Dubai, a part of the United Arab Emirates and one of the few places on the Arabian Peninsula that has little if any oil, has been building itself up as a fantastic tourist destination through the the will and the personality of its emir. Dubai has constructed several skyscrapers housing offices, apartments and hotels, looking like wet-drip sand castles, along with man-made islands in the Persian Gulf, an indoor skiing facility, and a $100 million golf course (designed by Tiger Woods). Rents and sales of these properties were supposed to enrich the small emirate, but such deals have fallen short of these expectations, as much of Dubai's real estate stock was built with - you guessed it - borrowed money, and the emir can't pay his bills.
Dubai has turned to the more fiscally conservative Abi Dhabi for aid, which may come with strings attached. It must be understood that the United Arab Emirates are not a strong federation like the United States is, and this is evident by my use of the plural person with the former and the singular person with the latter. The seven sheikdoms that make up the union are largely autonomous, with their own set of laws and a federal government run by a Supreme Council to manage foreign affairs. The president of the U.A.E. is usually the emir of Abu Dhabi, where the federation's capital is located, and the prime minister is usually . . . the emir of Dubai. Abu Dhabi will almost certainly help out Dubai to preserve the union, but will insist on strict terms for any loans it makes.

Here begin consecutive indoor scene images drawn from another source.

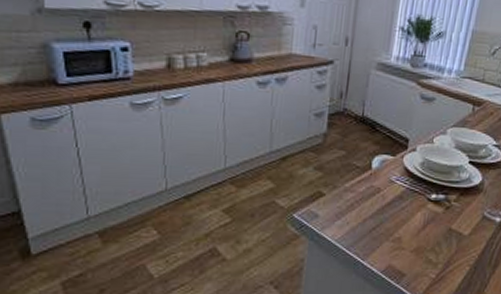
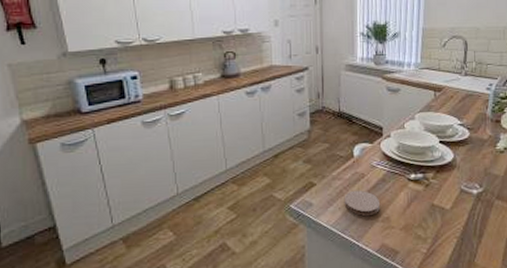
coaster: none [353,205,393,235] -> present [344,190,380,217]

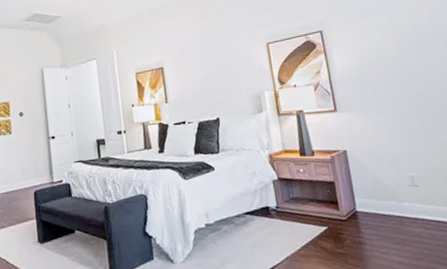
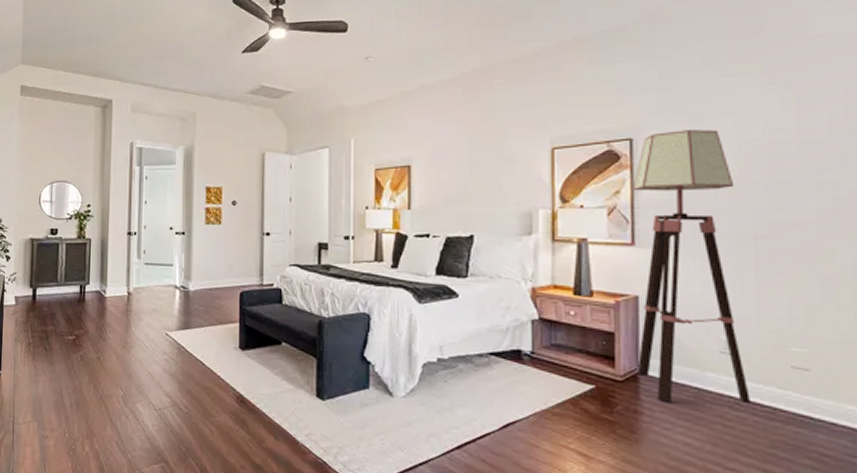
floor lamp: none [328,19,438,231] -> present [632,130,752,405]

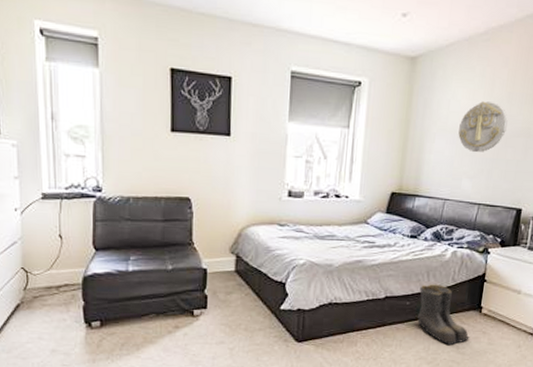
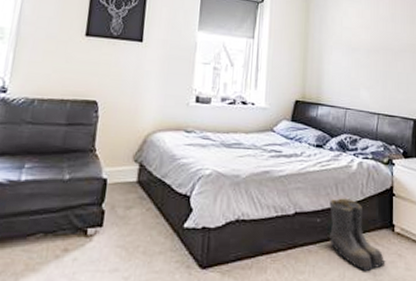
wall decoration: present [458,101,508,153] -> none [353,20,394,65]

So what does Dubai have to do with Dubuque? Well, if there's a good deal of American money invested in Dubai's exorbitant earthly paradise, that could rattle the banks and investment firms in this country, which could have a ripple effect on the U.S. economy as a whole. Apparently, though, it's not seen as major problem on Wall Street . . . yet. Stock prices dipped a bit in half-day trading on Friday, when the Dubai crisis erupted, but the market seems to be on an uptick now.